What you will do: Transcribe the text from each of the entries below exactly as it appears, line for line. Leave the pictures out of your answer.

Supplied data:
-.-.-

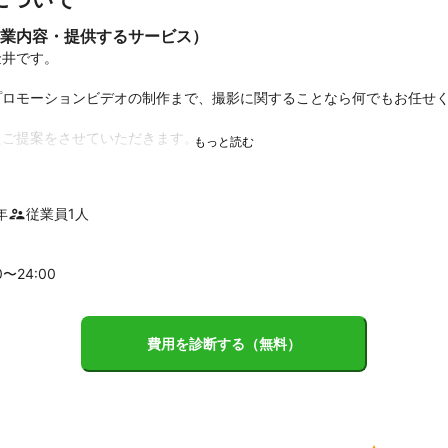
業内容・提供するサービス）
井です。

ロモーションビデオの制作まで、撮影に関することなら何でもお任せく
ご提案をさせていただきます。

のライブエンドロール、記録ビデオ撮影、オープニングムービー、プロ
おります。

年
従業員
1
人
レフ　レンズ各種

0〜
24
:00
antom4Pro MavicPro

ザー

費用を診断する（無料）
reative Cloudになります。
績
合掌造り保存財団　マナー啓発ビデオ制作担当

ーのプロモーションビデオの空撮担当

曜エンタ「証言者が激白！あの事件の知らなかったコトSP」へ空撮映像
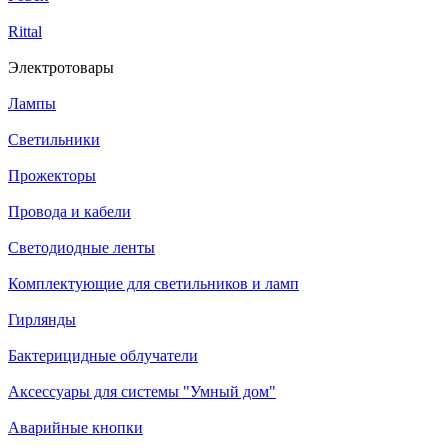
Rittal
Электротовары
Лампы
Светильники
Прожекторы
Провода и кабели
Светодиодные ленты
Комплектующие для светильников и ламп
Гирлянды
Бактерицидные облучатели
Аксессуары для системы "Умный дом"
Аварийные кнопки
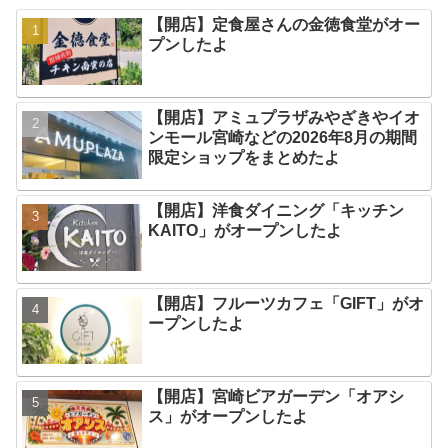
【開店】定食屋さんの金徳食堂がオー
プンしたよ
【開店】アミュプラザみやざきやイオ
ンモール宮崎などの2026年8月の期間
限定ショップをまとめたよ
【開店】洋食ダイニング「キッチン
KAITO」がオープンしたよ
【開店】フルーツカフェ「GIFT」がオ
ープンしたよ
【開店】宮崎ビアガーデン「オアシ
ス」がオープンしたよ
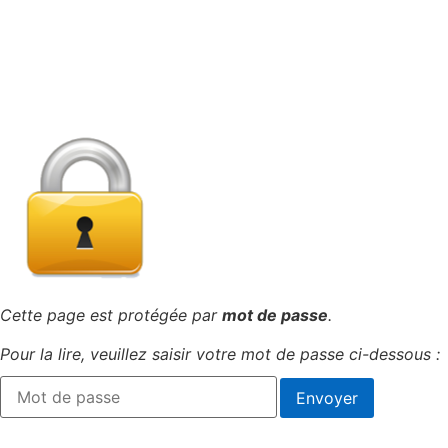
Cette page est protégée par
mot de passe
.
Pour la lire, veuillez saisir votre mot de passe ci-dessous :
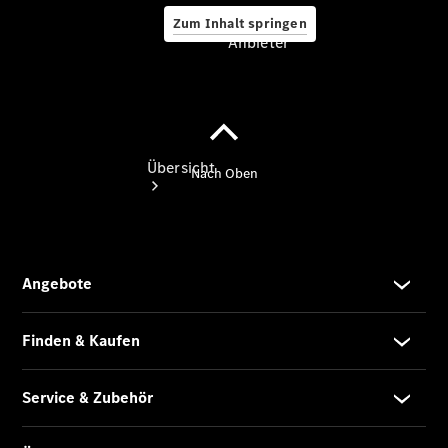
Zum Inhalt springen
Anbieter
Anbieter
Übersicht
Startseite
Ansprechpartner
finden
Beratung
vereinbaren
Servicetermin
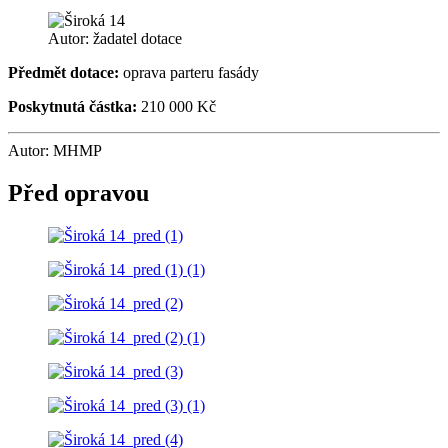
Autor: žadatel dotace
Předmět dotace:
oprava parteru fasády
Poskytnutá částka:
210 000 Kč
Autor: MHMP
Před opravou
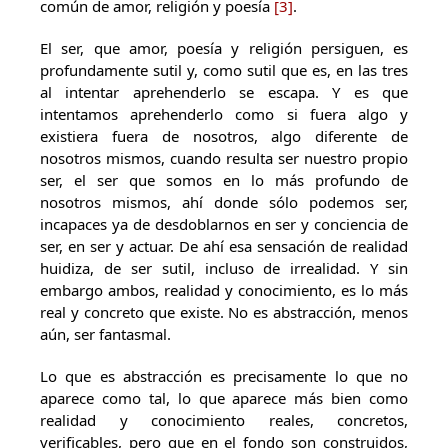
común de amor, religión y poesía
[3]
.
El ser, que amor, poesía y religión persiguen, es
profundamente sutil y, como sutil que es, en las tres
al intentar aprehenderlo se escapa. Y es que
intentamos aprehenderlo como si fuera algo y
existiera fuera de nosotros, algo diferente de
nosotros mismos, cuando resulta ser nuestro propio
ser, el ser que somos en lo más profundo de
nosotros mismos, ahí donde sólo podemos ser,
incapaces ya de desdoblarnos en ser y conciencia de
ser, en ser y actuar. De ahí esa sensación de realidad
huidiza, de ser sutil, incluso de irrealidad. Y sin
embargo ambos, realidad y conocimiento, es lo más
real y concreto que existe. No es abstracción, menos
aún, ser fantasmal.
Lo que es abstracción es precisamente lo que no
aparece como tal, lo que aparece más bien como
realidad y conocimiento reales, concretos,
verificables, pero que en el fondo son construidos,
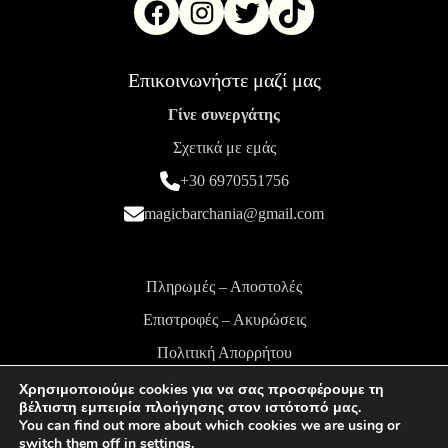
Επικοινωνήστε μαζί μας
Γίνε συνεργάτης
Σχετικά με εμάς
+30 6970551756
magicbarchania@gmail.com
Πληρωμές – Αποστολές
Επιστροφές – Ακυρώσεις
Πολιτική Απορρήτου
Όροι και Προϋποθέσεις
Χρησιμοποιούμε cookies για να σας προσφέρουμε τη
βέλτιστη εμπειρία πλοήγησης στον ιστότοπό μας.
You can find out more about which cookies we are using or
switch them off in
settings
.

-.-.-

Solution below:
業内容・提供するサービス）
井です。

ロモーションビデオの制作まで、撮影に関することなら何でもお任せく
ご提案をさせていただきます。

のライブエンドロール、記録ビデオ撮影、オープニングムービー、プロ
おります。

年
従業員
1
人
レフ　レンズ各種

0〜
24
:00
antom4Pro MavicPro

ザー

費用を診断する（無料）
reative Cloudになります。
績
合掌造り保存財団　マナー啓発ビデオ制作担当

ーのプロモーションビデオの空撮担当

曜エンタ「証言者が激白！あの事件の知らなかったコトSP」へ空撮映像
Rittal
Электротовары
Лампы
Светильники
Прожекторы
Провода и кабели
Светодиодные ленты
Комплектующие для светильников и ламп
Гирлянды
Бактерицидные облучатели
Аксессуары для системы "Умный дом"
Аварийные кнопки
【開店】定食屋さんの金徳食堂がオー
プンしたよ
【開店】アミュプラザみやざきやイオ
ンモール宮崎などの2026年8月の期間
限定ショップをまとめたよ
【開店】洋食ダイニング「キッチン
KAITO」がオープンしたよ
【開店】フルーツカフェ「GIFT」がオ
ープンしたよ
【開店】宮崎ビアガーデン「オアシ
ス」がオープンしたよ
Cette page est protégée par
mot de passe
.
Pour la lire, veuillez saisir votre mot de passe ci-dessous :
Zum Inhalt springen
Anbieter
Anbieter
Übersicht
Startseite
Ansprechpartner
finden
Beratung
vereinbaren
Servicetermin
Autor: žadatel dotace
Předmět dotace:
oprava parteru fasády
Poskytnutá částka:
210 000 Kč
Autor: MHMP
Před opravou
común de amor, religión y poesía
[3]
.
El ser, que amor, poesía y religión persiguen, es
profundamente sutil y, como sutil que es, en las tres
al intentar aprehenderlo se escapa. Y es que
intentamos aprehenderlo como si fuera algo y
existiera fuera de nosotros, algo diferente de
nosotros mismos, cuando resulta ser nuestro propio
ser, el ser que somos en lo más profundo de
nosotros mismos, ahí donde sólo podemos ser,
incapaces ya de desdoblarnos en ser y conciencia de
ser, en ser y actuar. De ahí esa sensación de realidad
huidiza, de ser sutil, incluso de irrealidad. Y sin
embargo ambos, realidad y conocimiento, es lo más
real y concreto que existe. No es abstracción, menos
aún, ser fantasmal.
Lo que es abstracción es precisamente lo que no
aparece como tal, lo que aparece más bien como
realidad y conocimiento reales, concretos,
verificables, pero que en el fondo son construidos,
Επικοινωνήστε μαζί μας
Γίνε συνεργάτης
Σχετικά με εμάς
+30 6970551756
magicbarchania@gmail.com
Πληρωμές – Αποστολές
Επιστροφές – Ακυρώσεις
Πολιτική Απορρήτου
Όροι και Προϋποθέσεις
Χρησιμοποιούμε cookies για να σας προσφέρουμε τη
βέλτιστη εμπειρία πλοήγησης στον ιστότοπό μας.
You can find out more about which cookies we are using or
switch them off in
settings
.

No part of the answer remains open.